Stay-at-Home Parent Strategies – How to Stay Happy and Healthy at Home with your Children
Being a stay-at-home parent is anything but easy at times. It can be monotonous, emotionally draining, isolating and even (I hate to say it) boring. The good news is that there are some great strategies for staying sane and maintaining the joy in your life at home with your children.
- Create a schedule that really works for you – and stay on it! A child’s life has a natural rhythm to it. When you learn to follow that flow, instead of forcing your child into your rhythms, you will all be happier and healthier. Spend a couple of days simply noticing when your child is naturally hungry, tired, energized and needing the bathroom. You will begin to notice a pattern: write it down and fill in the times that are good for errands, creative play, big-energy play and quiet reading and cuddle times. Following a predictable schedule will have several effects on you: 1) Time will go by faster because you aren’t simply looking at a blank stretch of day, not knowing what to do in it. 2) Every child responds extremely well to being on a schedule. It makes them feel secure, in control and well-loved. Children like predictability and stability when it comes to the structure of their day. 3) If you are overly busy – like 95% of us these days – being on a schedule will keep you and your kids centered in the busy-ness. The more centered and grounded your children feel, the less chaos they will contribute to your home. And make sure to get outside every single day. (If we can do it here in rainy Oregon, you can do it where you live!)
- Take a class for adults. Get yourself out of the house every week for a little grown-up time. It’s really important for you and your children that you don’t isolate yourself. You need mental and social stimulation in order to be a fully functioning adult. For me, taking piano lessons has been a wonderful way for me to get out of the house and have a little time on my own every week. It’s also something that I look forward to sharing with my children as they grow.
- Take one evening off every week. I learned this one from a stay-at-home mom who knows, without a doubt, that she is a better mother because she takes a few hours off every single week. She schedules this special time months in advance and holds it very sacred. By the way, her husband also takes one evening off a week and they schedule date nights almost every Friday. This couple is a great example of the idea that in order to fill another’s cup, you have to fill your pitcher first. They are able to be more present to their daughter when they have the space to fill up their “love tanks” away from her.
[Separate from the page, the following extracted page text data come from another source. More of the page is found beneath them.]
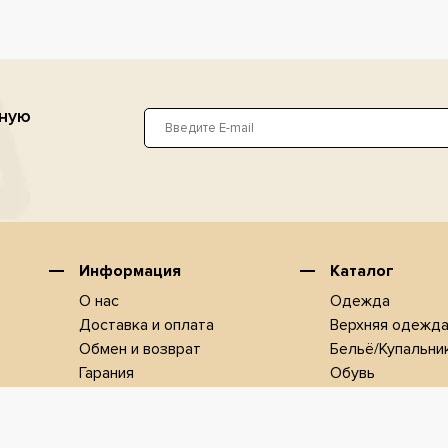
ьную
Информация
Каталог
О нас
Одежда
Доставка и оплата
Верхняя одежд
Обмен и возврат
Бельё/Купальни
Гарания
Обувь
Контакты
Новинки
Сотрудничество
СКИДКИ
Наши коллекци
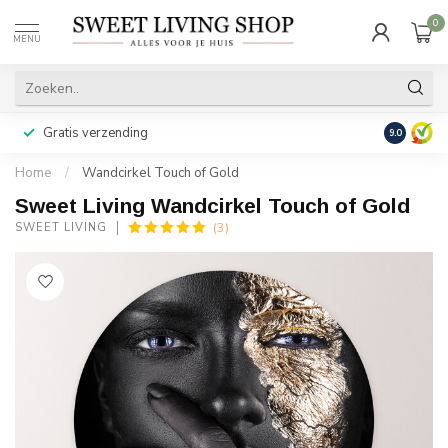
0
MENU
Gratis verzending
Achteraf b
9.0
Home
/
Wandcirkel Touch of Gold
Sweet Living Wandcirkel Touch of Gold
(3)
SWEET LIVING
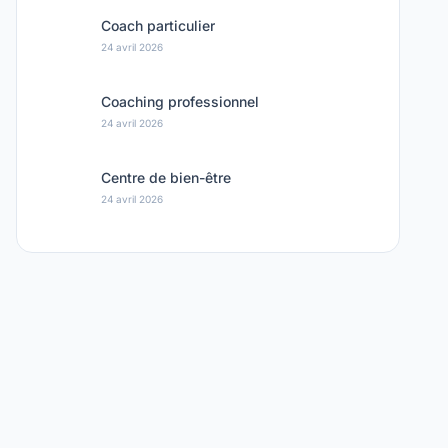
Coach particulier
24 avril 2026
Coaching professionnel
24 avril 2026
Centre de bien-être
24 avril 2026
- Volunteer. Whether it’s at your church or your older child’s school or another organization that you are passionate about… If you don’t get out of the house and help someone else, your life will get way too small and you will most likely begin to obsess about any problems you have. It’s one of the great paradoxes of life: when you are feeling most drained, go help someone else. You will begin to feel energized and gain some perspective about life and an appreciation for all the good you have.
If you begin to feel like you have a thankless job, that drags on 24 hours a day and that you never get relief, it’s time to start talking to your spouse about what’s going on. Remember that you’re a parenting team, even if you are the one spending the majority of time with the children. Make sure your partner has a say in what’s going on and that s/he really understands the dynamic that you’re working with. I’m not talking about complaining: I’m talking about communication and problem-solving.
Being a stay-at-home parent really is a true blessing, for you and for your children, as long as you approach it with a good understanding of how to stay happy and healthy.